Science at the petascale: Roadrunner results unveiled

LOS ALAMOS, New Mexico, October 26, 2009—The world's fastest supercomputer, Roadrunner, at Los Alamos National Laboratory has completed its initial "shakedown" phase doing accelerated petascale computer modeling and simulations of a variety of unclassified, fundamental science projects.

The Roadrunner system is now beginning its transition to classified computing to assure the safety, security, and reliability of the U.S. nuclear deterrent.

Capitalizing on this national security investment, 10 unclassified projects were selected for this opportunity to use Roadrunner, a hybrid-architecture, 1.105 petaflop/s computing system, during a six-month period that ended in September 2009.

These projects were also used to put a "work load" on the Roadrunner system so that scientists could optimize the way large codes are able to run on the machine. The Roadrunner open science projects represent the best of science, and the value of enabling technologies at Los Alamos, and were selected from across the Laboratory by a special committee.

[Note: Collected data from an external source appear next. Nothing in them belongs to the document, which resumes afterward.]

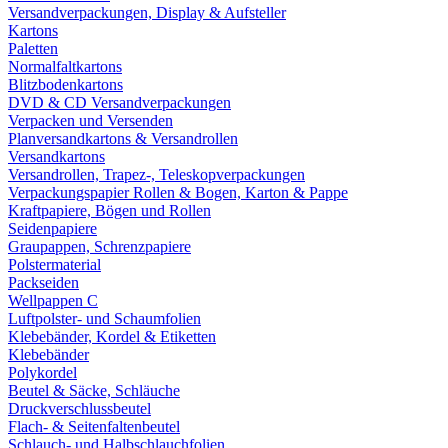
Versandverpackungen, Display & Aufsteller
Kartons
Paletten
Normalfaltkartons
Blitzbodenkartons
DVD & CD Versandverpackungen
Verpacken und Versenden
Planversandkartons & Versandrollen
Versandkartons
Versandrollen, Trapez-, Teleskopverpackungen
Verpackungspapier Rollen & Bogen, Karton & Pappe
Kraftpapiere, Bögen und Rollen
Seidenpapiere
Graupappen, Schrenzpapiere
Polstermaterial
Packseiden
Wellpappen C
Luftpolster- und Schaumfolien
Klebebänder, Kordel & Etiketten
Klebebänder
Polykordel
Beutel & Säcke, Schläuche
Druckverschlussbeutel
Flach- & Seitenfaltenbeutel
Schlauch- und Halbschlauchfolien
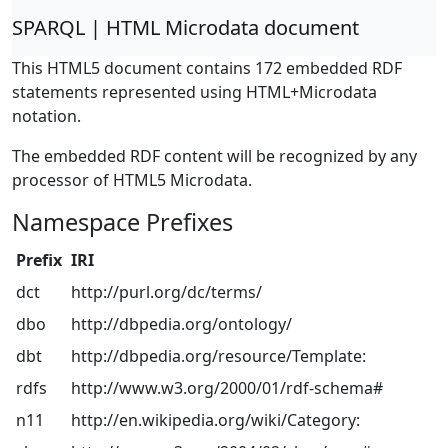
SPARQL | HTML Microdata document
This HTML5 document contains 172 embedded RDF
statements represented using HTML+Microdata
notation.
The embedded RDF content will be recognized by any
processor of HTML5 Microdata.
Namespace Prefixes
Prefix
IRI
dct
http://purl.org/dc/terms/
dbo
http://dbpedia.org/ontology/
dbt
http://dbpedia.org/resource/Template:
rdfs
http://www.w3.org/2000/01/rdf-schema#
n11
http://en.wikipedia.org/wiki/Category:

A sampling of the projects include:

• ORIGINS OF THE UNSEEN UNIVERSE
  Astrophysicists have created the largest-ever computer model of an expanding, accelerating universe to help scientists understand both dark matter and dark energy, two cosmic constituents that remain a mystery.
• THE LARGEST HIV EVOLUTIONARY TREE
  Mapping Darwinian phylogenic evolutionary relationships for large numbers of Human Immunodeficiency Virus genetic sequences results in an HIV family tree that may lead researchers to new vaccine focus areas.
• NONLINEAR PHYSICS OF HIGH-POWERED LASERS
  Computer scientists adapt VPIC, a particle-in-cell plasma physics code, to simulate laser plasma interactions on the Roadrunner petascale supercomputer - models critical to understanding inertial confinement fusion at the National Ignition Facility.
• MODELING TINY NANOWIRES AT LONG TIME-SCALES
  How nanowires break under stress is simulated atom-by-atom over a period of time that is closer than ever to experimental reality to see how the movement of single atoms can change a material's mechanical or electrical properties.
• EXPLORING MAGNETIC RECONNECTION
  Magnetic reconnection is a basic process that occurs within hot ionized gases known as plasmas. This process often leads to an explosive release of energy that is stored within the magnetic fields, and plays a key role in the earth's magnetosphere, solar flares, magnetic fusion machines, and a variety of astrophysical problems.
• HOW SHOCK WAVES CAUSE MATERIALS TO FAIL
  Physicists use SPaSM computer code to conduct multibillion-atom molecular dynamics simulations of materials as extreme shock-wave stresses break the materials into pieces, for the first time attempting to create atomic-scale models that describe how voids are created, how materials may swell or shrink under stress, and how a once-broken bond might reform.